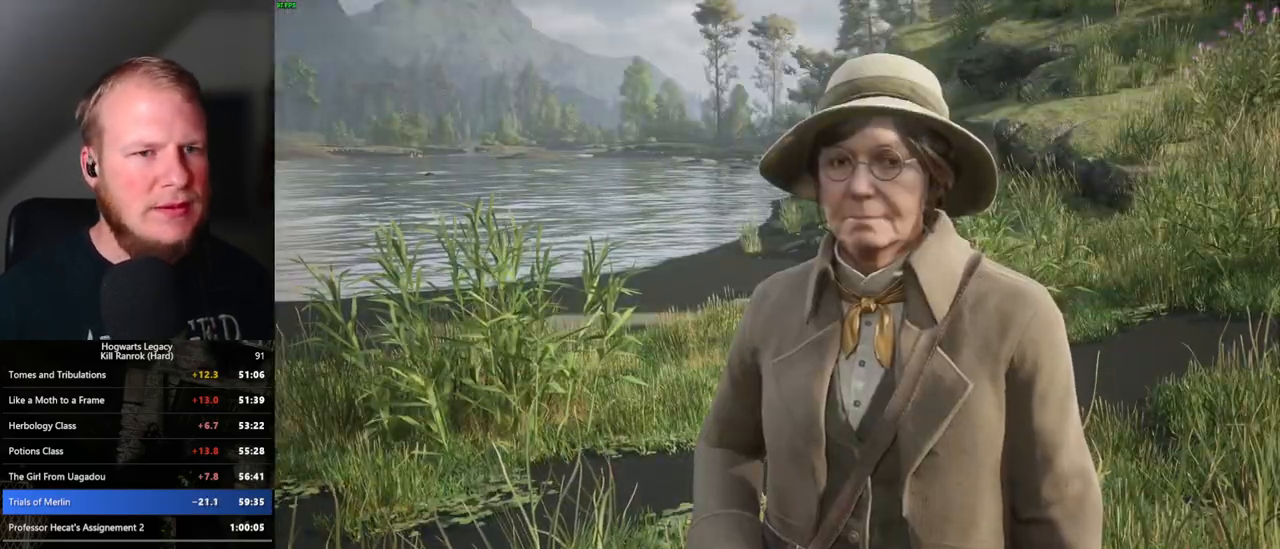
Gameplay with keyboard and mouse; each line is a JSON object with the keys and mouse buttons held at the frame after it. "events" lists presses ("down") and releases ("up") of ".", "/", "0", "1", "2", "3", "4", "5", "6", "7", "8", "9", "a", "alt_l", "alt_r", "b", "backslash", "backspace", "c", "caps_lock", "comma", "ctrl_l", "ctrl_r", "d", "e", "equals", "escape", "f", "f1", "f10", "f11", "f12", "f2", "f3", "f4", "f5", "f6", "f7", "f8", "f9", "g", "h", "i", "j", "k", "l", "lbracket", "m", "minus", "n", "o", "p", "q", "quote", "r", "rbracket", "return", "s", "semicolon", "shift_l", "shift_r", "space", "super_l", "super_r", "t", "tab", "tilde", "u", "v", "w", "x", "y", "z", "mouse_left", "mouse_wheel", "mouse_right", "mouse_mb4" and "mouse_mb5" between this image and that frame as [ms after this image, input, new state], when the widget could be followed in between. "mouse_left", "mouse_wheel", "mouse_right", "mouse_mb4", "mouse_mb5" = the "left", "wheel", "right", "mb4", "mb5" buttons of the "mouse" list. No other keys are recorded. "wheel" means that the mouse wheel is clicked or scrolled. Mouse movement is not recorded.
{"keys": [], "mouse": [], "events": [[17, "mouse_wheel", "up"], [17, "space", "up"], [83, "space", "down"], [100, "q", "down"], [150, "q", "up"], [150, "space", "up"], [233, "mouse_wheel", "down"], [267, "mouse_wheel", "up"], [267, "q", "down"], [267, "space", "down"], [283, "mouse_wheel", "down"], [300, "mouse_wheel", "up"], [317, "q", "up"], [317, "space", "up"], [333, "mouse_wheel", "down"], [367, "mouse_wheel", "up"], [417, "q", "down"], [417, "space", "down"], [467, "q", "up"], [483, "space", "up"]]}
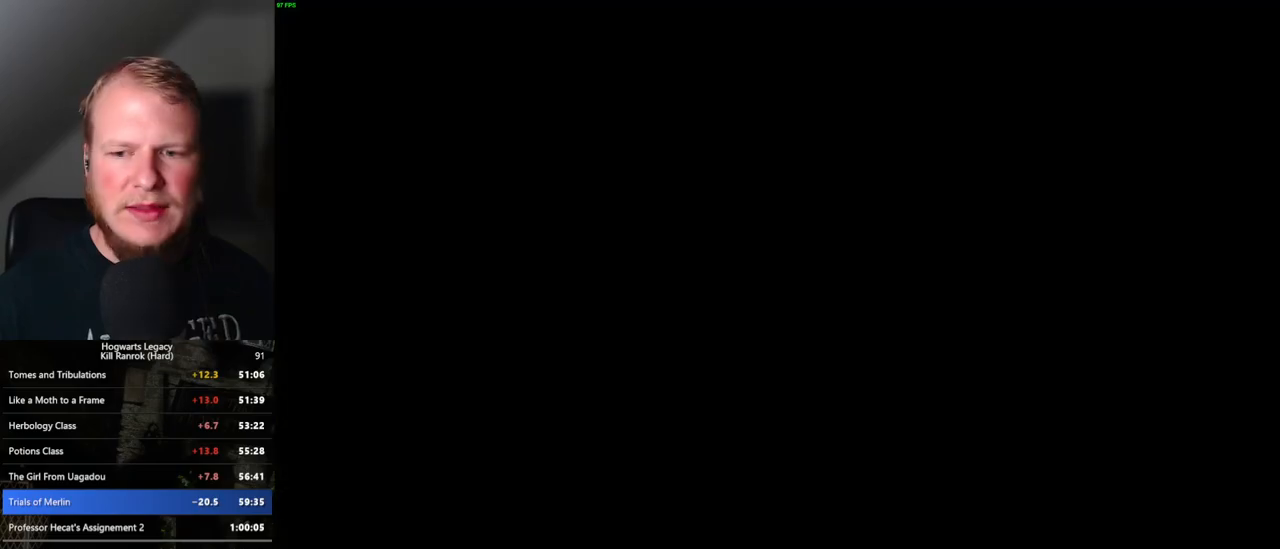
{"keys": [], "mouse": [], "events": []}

...

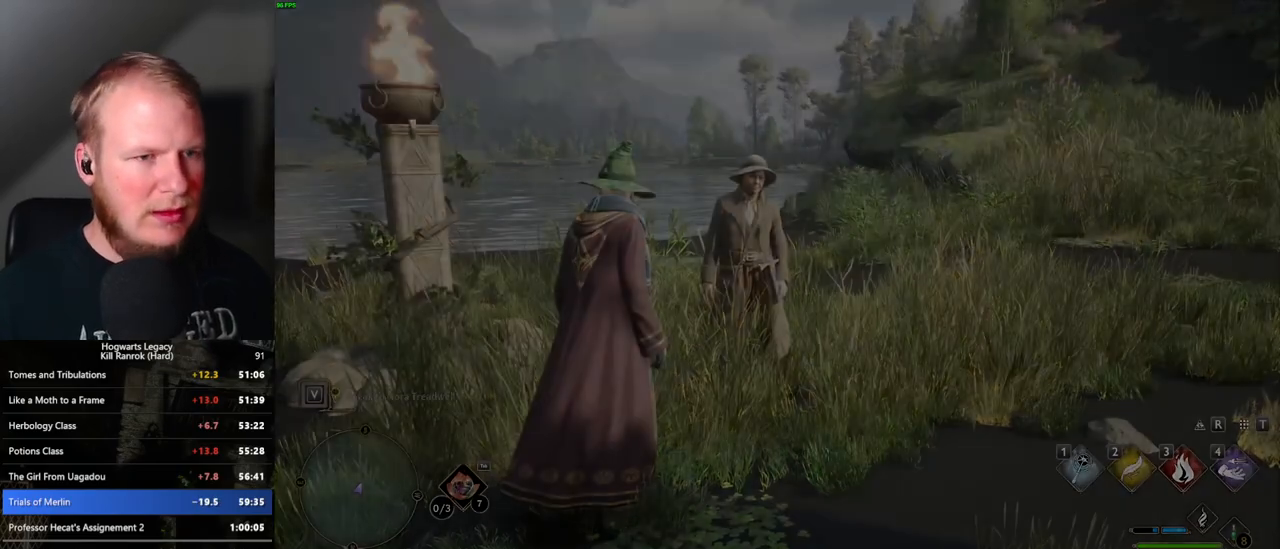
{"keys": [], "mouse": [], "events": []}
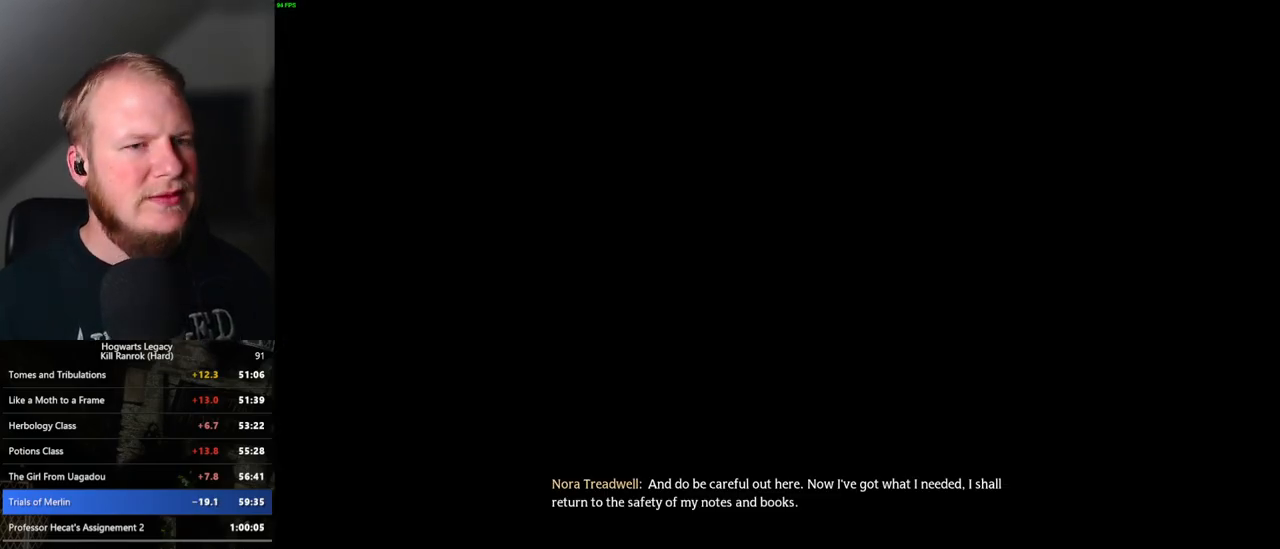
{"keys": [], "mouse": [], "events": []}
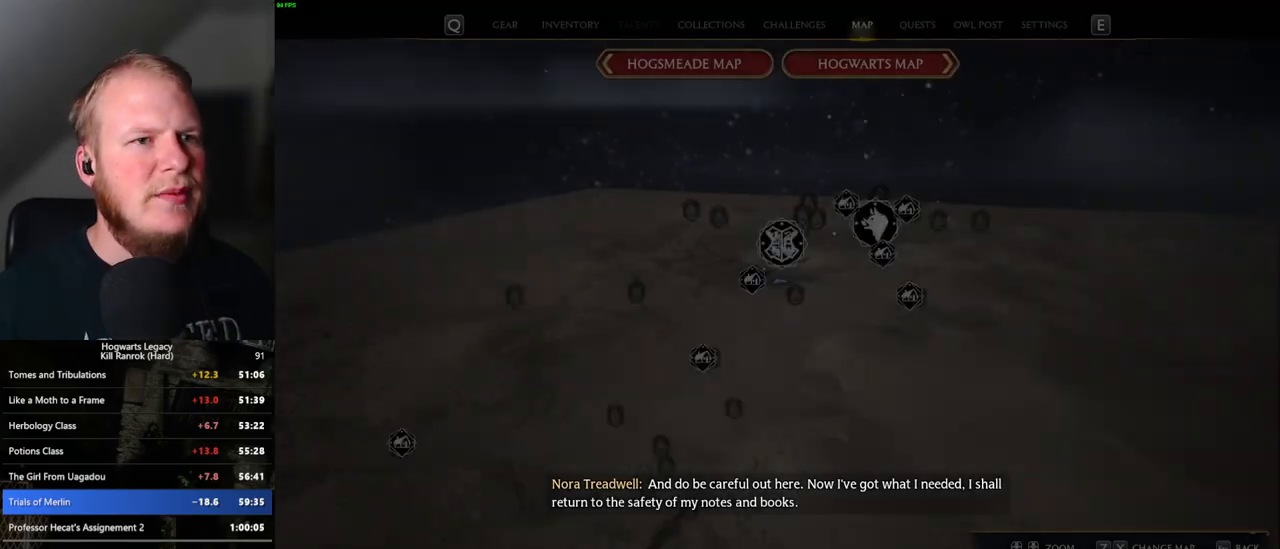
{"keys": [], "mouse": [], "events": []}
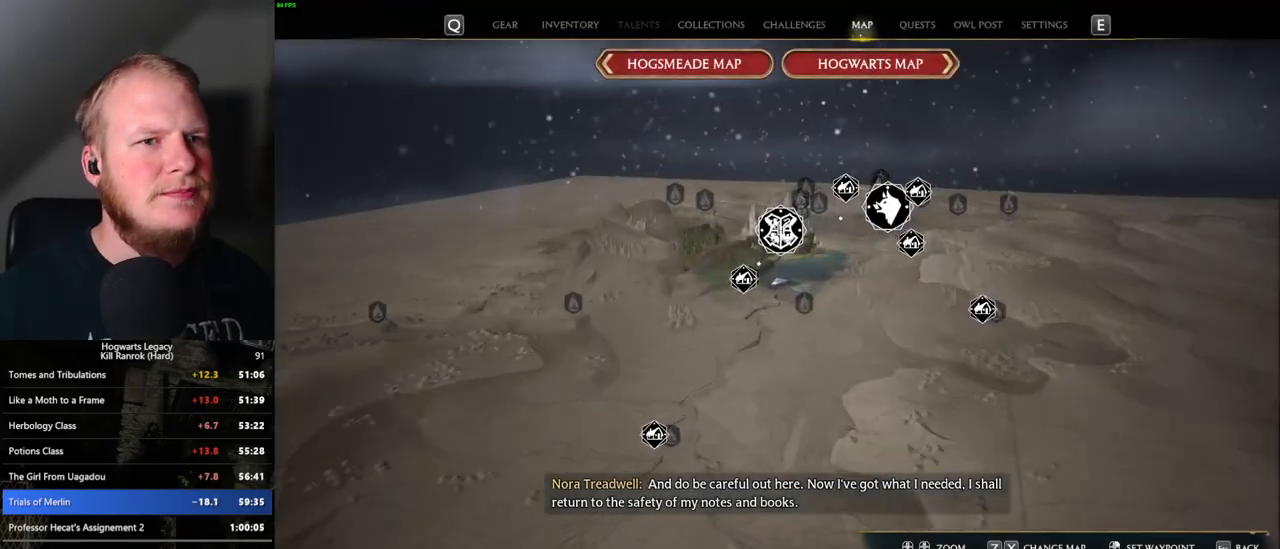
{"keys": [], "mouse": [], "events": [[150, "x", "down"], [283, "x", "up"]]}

* * *

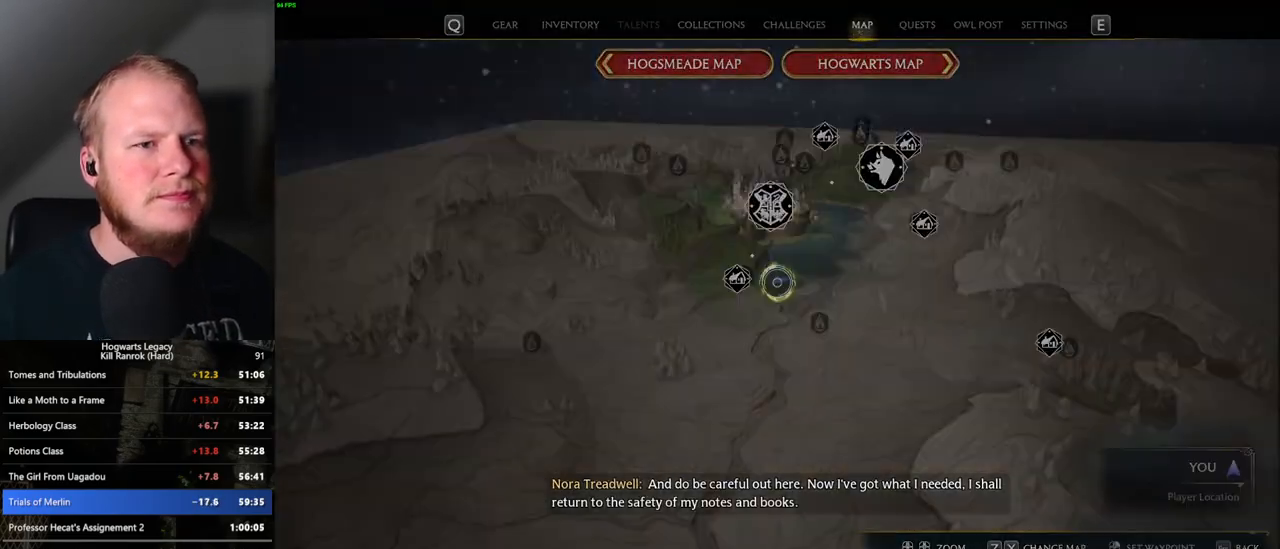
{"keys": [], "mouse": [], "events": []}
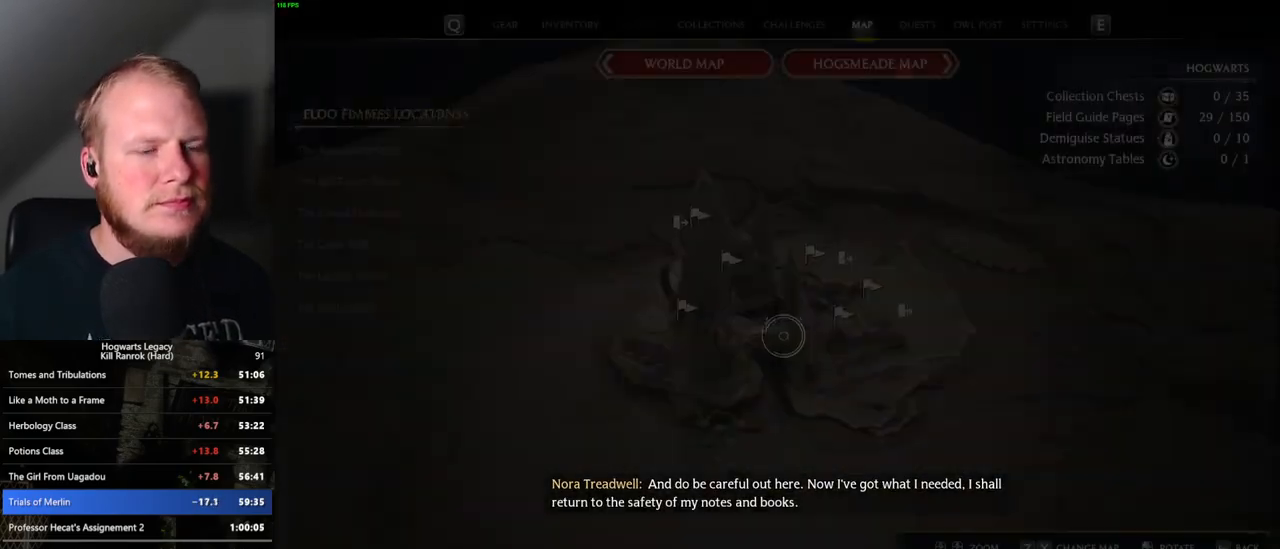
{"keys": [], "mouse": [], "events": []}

### Work item
Which lines of the listing contain the string "space"? Copy each of them.

### Solution to this problem
Gameplay with keyboard and mouse; each line is a JSON object with the keys and mouse buttons held at the frame after it. "events" lists presses ("down") and releases ("up") of ".", "/", "0", "1", "2", "3", "4", "5", "6", "7", "8", "9", "a", "alt_l", "alt_r", "b", "backslash", "backspace", "c", "caps_lock", "comma", "ctrl_l", "ctrl_r", "d", "e", "equals", "escape", "f", "f1", "f10", "f11", "f12", "f2", "f3", "f4", "f5", "f6", "f7", "f8", "f9", "g", "h", "i", "j", "k", "l", "lbracket", "m", "minus", "n", "o", "p", "q", "quote", "r", "rbracket", "return", "s", "semicolon", "shift_l", "shift_r", "space", "super_l", "super_r", "t", "tab", "tilde", "u", "v", "w", "x", "y", "z", "mouse_left", "mouse_wheel", "mouse_right", "mouse_mb4" and "mouse_mb5" between this image and that frame as [ms after this image, input, new state], when the widget could be followed in between. "mouse_left", "mouse_wheel", "mouse_right", "mouse_mb4", "mouse_mb5" = the "left", "wheel", "right", "mb4", "mb5" buttons of the "mouse" list. No other keys are recorded. "wheel" means that the mouse wheel is clicked or scrolled. Mouse movement is not recorded.
{"keys": [], "mouse": [], "events": [[17, "mouse_wheel", "up"], [17, "space", "up"], [83, "space", "down"], [100, "q", "down"], [150, "q", "up"], [150, "space", "up"], [233, "mouse_wheel", "down"], [267, "mouse_wheel", "up"], [267, "q", "down"], [267, "space", "down"], [283, "mouse_wheel", "down"], [300, "mouse_wheel", "up"], [317, "q", "up"], [317, "space", "up"], [333, "mouse_wheel", "down"], [367, "mouse_wheel", "up"], [417, "q", "down"], [417, "space", "down"], [467, "q", "up"], [483, "space", "up"]]}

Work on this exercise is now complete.